Design considerations and challenges
Local codes often set key standards for the successful installation of blue roofs. In New York City, the building code provides various incentives to install blue and green roofs, and even stipulates certain qualitative standards like the fact that jurisdiction’s blue-roof basins must have a secondary membrane.
The goal of the secondary membrane is to provide a materially redundant support layer that can both catch any leaks penetrating the primary membrane and stop the leak from gathering on the roof. Leaks are potentially a serious problem to rooftops because they can eventually lead to ponding, chronic water damage, and infiltration, or even structural failures over the long term.
Other standards provide for basic levels of safety while maintaining blue roofs. In Philadelphia, for example, standards specify safe access to blue roofs for periodic cleaning.
Introduced in 2010, San Francisco’s “Stormwater Management Ordinance” requires any development project that will disturb more than 465 m2 (5000 sf) of ground to meet specific stormwater management standards, including the installation of blue and green rooftop areas. Such guidelines are essential to ensuring new technology is both encouraged and will eventually function properly in a given location and jurisdiction. However, in places where blue roofs have not yet been used, design professionals will need to do some added research as well as take additional steps to help facilitate the work.
While blue roofs can be used in both commercial and residential applications, they are still a relatively new technology in the building world. At present, they seem to be most interesting to the public sector—perhaps because of the presence of larger complexes of buildings that have more significant rooftop areas. Some large housing projects in California are starting to see the advantages of blue roofs, such as rainwater collection and water savings, especially in the state’s warmer, drought-prone portions. They are also indirectly seeing the energy savings that come from using reflective basin surfaces able to modify the heat island effect.
For private and residential building owners, ownership and other legal issues can come into play when making plans for shared building rooftops. Condominium buildings and other facilities owned by multiple people may face greater obstacles to investing in rooftop equipment due to the need for consensus. It is up to each building owner and group to decide collectively whether the potential gains outweigh the initial efforts required. Given the technology is new, there are also those who may resist its introduction outright because of the potential hassles and unknowns. New technology often needs some careful tuning, debugging, and testing to make it work properly and overcome initial hurdles.
Blue roofs, just like any building component, must be properly designed in advance to facilitate their proper function over time. As noted, some critical considerations include the appropriate and thoughtful design of roof structures for considerable additional water weight. Where blue roofs are added to existing building rooftops, the existing roof structure will need to be thoroughly checked and verified to be adequate to carry the new water and equipment loads and respond to climate conditions. Where blue roofs are planned for new buildings, structural engineers must design the roof structure to safely carry all new rooftop loads and to account for climate conditions, especially the weight of the total system under peak load.

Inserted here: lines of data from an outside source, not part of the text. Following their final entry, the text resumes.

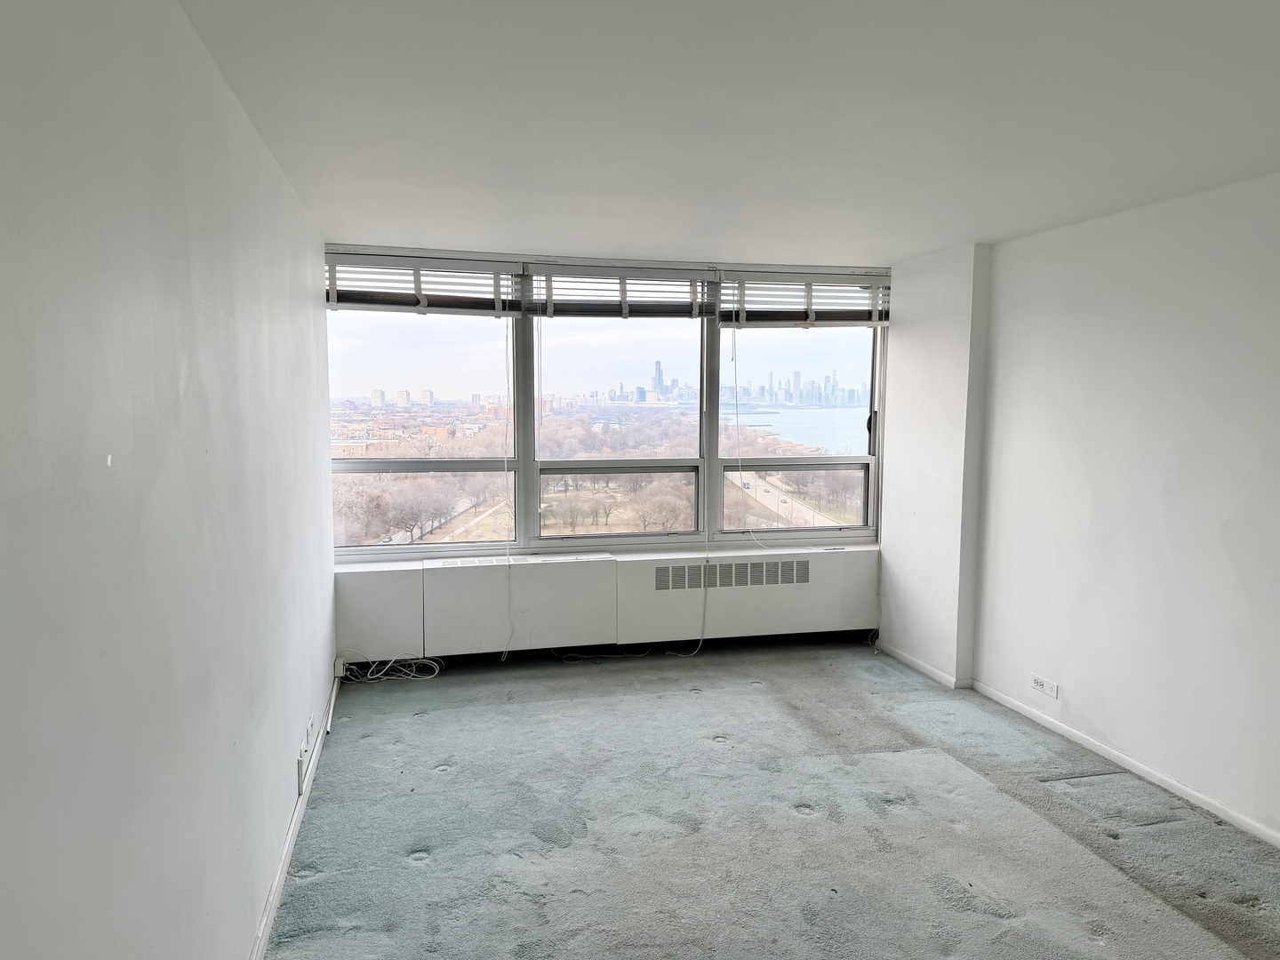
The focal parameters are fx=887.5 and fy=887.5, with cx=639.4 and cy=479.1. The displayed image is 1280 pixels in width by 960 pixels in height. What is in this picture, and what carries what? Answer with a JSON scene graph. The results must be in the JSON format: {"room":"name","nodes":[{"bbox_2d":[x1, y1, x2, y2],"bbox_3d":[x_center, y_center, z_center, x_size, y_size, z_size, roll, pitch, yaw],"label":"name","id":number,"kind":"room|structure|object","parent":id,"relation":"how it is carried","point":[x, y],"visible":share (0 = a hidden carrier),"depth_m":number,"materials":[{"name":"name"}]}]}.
{"room":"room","nodes":[
{"label":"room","id":0,"kind":"room"},
{"bbox_2d":[0,0,337,959],"bbox_3d":[-0.969,0.217,1.753,0.190,2.354,6.076,-1,5,-13],"label":"left wall","id":1,"kind":"structure","parent":0,"point":[306,284],"depth_m":1.52,"materials":[{"name":"paint"}]},
{"bbox_2d":[248,669,342,959],"bbox_3d":[-0.912,1.293,1.978,0.016,0.073,5.585,-1,5,-13],"label":"left baseboard","id":2,"kind":"structure","parent":1,"relation":"attached to","point":[290,837],"depth_m":2.88,"materials":[{"name":"white paint"}]},
{"bbox_2d":[295,745,306,793],"bbox_3d":[-1.218,1.040,3.184,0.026,0.120,0.080,-1,5,-13],"label":"wall socket","id":3,"kind":"object","parent":1,"relation":"attached to","point":[300,775],"visible":0.99,"depth_m":3.15,"materials":[{"name":"white plastic"}]},
{"bbox_2d":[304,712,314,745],"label":"wall socket","id":4,"kind":"object","parent":1,"relation":"attached to","point":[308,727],"visible":0.99,"depth_m":3.41,"materials":[{"name":"white plastic"}]},
{"bbox_2d":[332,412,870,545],"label":"trees","id":5,"kind":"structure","parent":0,"point":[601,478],"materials":[{"name":"brown plant"}]},
{"bbox_2d":[328,245,881,656],"bbox_3d":[-0.077,-0.129,5.247,3.674,2.309,0.242,-1,5,-13],"label":"window wall","id":6,"kind":"structure","parent":0,"point":[676,547],"depth_m":5.13,"materials":[{"name":"white paint"}]},
{"bbox_2d":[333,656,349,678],"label":"junction box","id":7,"kind":"object","parent":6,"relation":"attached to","point":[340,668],"visible":0.77,"depth_m":4.62,"materials":[{"name":"white plastic"}]},
{"bbox_2d":[321,249,523,316],"bbox_3d":[-1.164,-1.028,4.692,1.108,0.285,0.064,-1,5,-13],"label":"left blind","id":8,"kind":"object","parent":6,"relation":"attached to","point":[361,302],"visible":0.96,"depth_m":4.68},
{"bbox_2d":[498,312,516,661],"bbox_3d":[-0.780,-0.009,5.140,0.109,2.129,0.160,-1,5,-13],"label":"blind cord","id":9,"kind":"object","parent":8,"relation":"hanging from","point":[504,657],"visible":0.98,"depth_m":5.19,"materials":[{"name":"white plastic"}]},
{"bbox_2d":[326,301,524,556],"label":"left window","id":10,"kind":"structure","parent":6,"relation":"in","point":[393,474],"depth_m":4.60,"materials":[{"name":"clear glass"}]},
{"bbox_2d":[332,545,878,658],"bbox_3d":[-0.116,0.698,5.127,3.314,0.490,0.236,-1,5,-13],"label":"radiator cover","id":11,"kind":"object","parent":6,"relation":"attached to","point":[449,581],"visible":0.9,"depth_m":4.99,"materials":[{"name":"white paint"}]},
{"bbox_2d":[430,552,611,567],"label":"vent","id":12,"kind":"object","parent":11,"relation":"in","point":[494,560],"visible":0.96,"depth_m":4.92,"materials":[{"name":"white metal"}]},
{"bbox_2d":[656,559,808,590],"bbox_3d":[0.549,0.566,5.230,0.939,0.129,0.010,-1,5,-13],"label":"vent grille","id":13,"kind":"object","parent":11,"relation":"in","point":[790,563],"visible":0.98,"depth_m":5.23,"materials":[{"name":"metal"}]},
{"bbox_2d":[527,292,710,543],"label":"middle window","id":14,"kind":"structure","parent":6,"relation":"in","point":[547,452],"depth_m":4.97,"materials":[{"name":"clear glass"}]},
{"bbox_2d":[523,260,719,318],"bbox_3d":[-0.098,-1.062,5.051,1.162,0.281,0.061,-1,5,-13],"label":"window blind","id":15,"kind":"object","parent":14,"relation":"attached to","point":[560,310],"visible":0.98,"depth_m":5.03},
{"bbox_2d":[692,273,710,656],"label":"blind cord","id":16,"kind":"object","parent":15,"relation":"hanging from","point":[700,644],"visible":0.98,"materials":[{"name":"white plastic"}]},
{"bbox_2d":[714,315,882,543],"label":"right window","id":17,"kind":"structure","parent":6,"relation":"in","point":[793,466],"depth_m":5.36,"materials":[{"name":"clear glass"}]},
{"bbox_2d":[719,269,891,326],"bbox_3d":[1.007,-1.059,5.258,1.090,0.300,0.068,-1,5,-13],"label":"right blind","id":18,"kind":"object","parent":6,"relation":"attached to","point":[748,321],"visible":0.97,"depth_m":5.23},
{"bbox_2d":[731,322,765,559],"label":"blind cord","id":19,"kind":"object","parent":18,"relation":"hanging from","point":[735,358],"visible":0.98,"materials":[{"name":"white plastic"}]},
{"bbox_2d":[175,0,1279,268],"bbox_3d":[0.854,-1.032,2.187,3.638,0.121,6.519,-1,5,-13],"label":"ceiling","id":20,"kind":"structure","parent":0,"point":[621,237],"depth_m":2.41,"materials":[{"name":"white paint"}]},
{"bbox_2d":[260,635,1279,959],"bbox_3d":[0.699,1.364,2.430,3.590,0.121,6.731,-1,5,-13],"label":"carpet floor","id":21,"kind":"structure","parent":0,"point":[756,695],"depth_m":3.16,"materials":[{"name":"grey carpet"}]},
{"bbox_2d":[336,652,441,682],"bbox_3d":[-1.364,1.006,4.810,0.549,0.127,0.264,-1,5,-13],"label":"cable","id":22,"kind":"object","parent":21,"relation":"on","point":[425,660],"visible":0.94,"depth_m":4.80,"materials":[{"name":"white plastic"}]},
{"bbox_2d":[551,647,650,663],"bbox_3d":[-0.217,1.015,5.228,0.574,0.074,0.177,-1,5,-13],"label":"cable","id":23,"kind":"object","parent":21,"relation":"on","point":[565,660],"visible":0.91,"depth_m":5.20,"materials":[{"name":"plastic"}]},
{"bbox_2d":[882,170,1279,843],"bbox_3d":[2.336,0.142,2.589,0.252,2.353,5.943,-1,5,-13],"label":"right wall","id":24,"kind":"structure","parent":0,"point":[1276,195],"depth_m":3.65,"materials":[{"name":"white paint"}]},
{"bbox_2d":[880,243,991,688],"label":"wall column","id":25,"kind":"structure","parent":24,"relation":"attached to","point":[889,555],"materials":[{"name":"white paint"}]},
{"bbox_2d":[1030,673,1058,697],"bbox_3d":[1.863,0.951,4.089,0.013,0.074,0.152,-1,5,-13],"label":"wall socket","id":26,"kind":"object","parent":24,"relation":"attached to","point":[1037,681],"visible":0.99,"depth_m":4.08,"materials":[{"name":"white plastic"}]},
{"bbox_2d":[881,643,1279,847],"bbox_3d":[2.220,1.254,2.702,0.016,0.072,5.741,-1,5,-13],"label":"right baseboard","id":27,"kind":"structure","parent":24,"relation":"attached to","point":[1222,811],"depth_m":3.76,"materials":[{"name":"white paint"}]},
{"label":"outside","id":28,"kind":"structure","parent":0,"visible":0},
{"bbox_2d":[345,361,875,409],"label":"city skyline","id":29,"kind":"structure","parent":28,"point":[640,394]},
{"bbox_2d":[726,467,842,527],"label":"road","id":30,"kind":"structure","parent":28,"point":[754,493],"materials":[{"name":"grey asphalt"}]},
{"bbox_2d":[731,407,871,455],"label":"water","id":31,"kind":"structure","parent":28,"point":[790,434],"materials":[{"name":"liquid"}]}
]}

Peak load is the point at which the system is carrying its maximum possible quantity of water. The system must also be structured to anticipate this correct volume and weight of water at specific peak load times and during the system’s function. Additionally, materials need to be thoughtfully chosen to reflect the climate conditions in which they are located. In some cases and climates, materials will need to consider the building’s orientation to the sun.
Using custom-designed options like flat-roof support systems can help facilitate the application of blue assemblies onto existing rooftops through better organization and accessibility for maintenance. These kinds of supports rely on metal brackets and structures to route conduits, trays, and generally organize the rooftop equipment to make it neat and accessible. By utilizing zero-penetration roof supports, designers have the ability to carefully place blue-roof equipment on existing rooftops with greater ease and to properly mesh with the existing surface and structure.